Kritik | Birdy von „Birdy“

Küstler:
Birdy
Redaktions-Wertung:
Titel:
Birdy
Release:
23. März 2012
LeserInnen-Wertung:
Genre:

Zarte 15 Jahre ist Birdy jung. Und dennoch wird sie schon jetzt als eines der vielversprechendsten Talente gefeiert. Mit ihrer ersten Single „Skinny Love“, einem Remake des Bon Iver-Hits, hat sie alle geplättet und perfekt auf ihren gleichnamigen Erstling eingestimmt.  Über 7 Wochen hielt sich die Single auf der begehrten A-Rotation auf Radio 1, kämpfte sich auf einen phantastischen 10. Platz der Alternative-iTunes-Charts in den USA, Frankreich und Deutschland vor, und verkaufte sich alleine im UK bis heute weit mehr als 150.000 Mal.
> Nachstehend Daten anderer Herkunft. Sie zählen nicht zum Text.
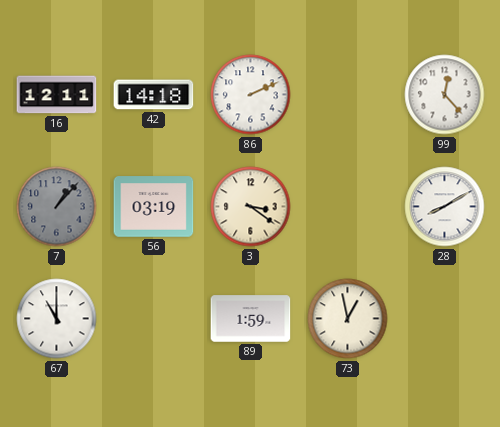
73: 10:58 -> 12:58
Birdy liebt die spartanischen Zwischentöne, die rauen Nuancen, das Gefühlvoll-Spröde. Und sie steht auf überraschende Neuinterpretationen, wie sie schon mit ihrer Einstandssingle „Skinny Love“ bewiesen hat. Die hat ihr den Titel „Wunderteenie“ eingebracht und jede Menge Aufmerksamkeit. Besonders im Social Media-Bereich. Bei Facebook, YouTube und Twitter hat sich die zierliche junge Dame eine riesige Fangemeinde aufgebaut. Eine wahrliche Blitzkarriere. Und das mit 15!

Birdy konzentriert sich auf zeitgenössische Rock- und Popsongs. Zu ihren Vorbildern zählen Adele, The XX, Bon Iver oder Paolo Nutini, aber in gewisser Weise auch die klassischer Musik, von der sie sich inspirieren lässt. Und damit scheint sie alles richtig zu machen, denn auch ihre ureigene Fassung von The XXs „Shelter“ hat augenblicklich mit Veröffentlichung den Einstieg in die Top 50 der iTunes-Charts geschafft. Auf ihrem Album „Birdy“, das morgen erscheint, nimmt sich die Britin nun auf ihre unnachahmliche Art Stücken von Cherry Ghost, The National, Phoenix, The Postal Service oder James Taylor an und kleidet sie in ihren ganz eigenen Stil. Mit „Without A Word“ präsentiert sie aber auch eine selbstgeschriebene Nummer. Und die ist ähnlich gefühlvoll und zart wie der Rest des Albums.

Wenn Birdy nicht gerade im Studio steht oder ihre Fanbase mit musikalischen Häppchen füttert, bereitet sie sich übrigens auf ihren bevorstehenden Highschoolabschluss vor. Man vergisst bei ihrer Musik und Professionalität vollkommen, wie jung Birdy noch ist. Dennoch darf man hoffen, dass „Birdy“ nicht ihr einziges Album bleibt und sie sich mehr zutraut. Potential hat sie auf jeden Fall!